The epistle claims to have been written by "Jude, a servant of Jesus Christ and a brother of James" (NIV), although that authorship is doubted by many scholars. As opinions and traditions within the Christian community still differ as to the identity of Jude or Judas, the brother of Jesus and James, the issues of the apostle's identity are discussed at Jude Thomas.

Norman Perrin writes (The New Testament: An Introduction, p. 260), "The letter is pseudonymous, as is all the literature of emergent catholicism in the New Testament." Though the text claims to come from Jude, who is called also "Lebbaeus" (Matthew 10:3) and "Thaddaeus" (Mark 3:18), its real authorship was called into question when Origen first spoke of the doubts held by some—albeit not him. Eusebius classified it with the "disputed writings, the antilegomena, and though it was eventually accepted within the canon (as early as the Muratorian canon), later writers largely objected to its citations of apocryphal literature, unusual in New Testament books.

Doubts regarding its authenticity were revived at the time of the Reformation. The debate has continued over the author's identity as the apostle, the brother of Jesus, both, or neither.

Since at least the beginning of the 20th century the Epistle of Jude has been considered an anonymous work composed as late as the first quarter of the 2nd century.

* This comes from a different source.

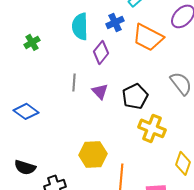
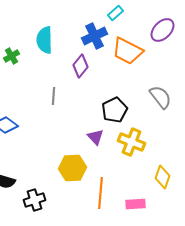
blue cross: (115, 22) -> (94, 36), size x1.4
cyan semicircle: (80, 26) -> (44, 40), moved
purple triangle: (100, 91) -> (96, 137), moved

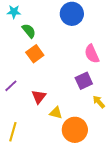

Based on the nature of the allusions to the Septuagint translation of the Old Testament, citations of rabbinical works like the Book of Enoch and the Apocalypse of Moses, the earliest apostolic followers seen by this author from some distance in time, and the appropriation of the authority of the historical Jude, current belief places its composition in Palestine, in the first quarter of the 2nd century.

Style

The Epistle of Jude is a brief book of only a single chapter with 25 verses. It was composed as an encyclical letter—that is, one not directed to the members of one church in particular, but intended rather to be circulated and read in all churches. The form, as opposed to the earlier letters of Paul, suggests that the author knew Paul's Epistle to the Ephesians or even that the Pauline epistles had already been collected and were circulating when the text was written.

The fluent Greek style is idiomatic and cultured. The epistle is addressed to Christians in general (1:1), and it seeks to put them on their guard against the misleading efforts of certain teachers of error to whom they were being exposed. Examples of heterodox opinions that were circulating in the early 2nd century include Docetism, Marcionism, and Gnosticism.

The epistle's style is combative, impassioned, and rushed. Many examples of evildoers and warnings about their fates are given in rapid succession. The epithets used against unorthodox teachers are some of the strongest and most vitriolic in the New Testament.

The doxology with which the epistle concludes is regarded as one of the finest in the New Testament.

The striking resemblance this epistle bears to Second Epistle of Peter suggests that the author of one was familiar with the other. Because this epistle is much shorter than the pseudepigraphic 2 Peter, and due to various stylistic details, the scholarly consensus is that Jude was the source for the similar passages of 2 Peter.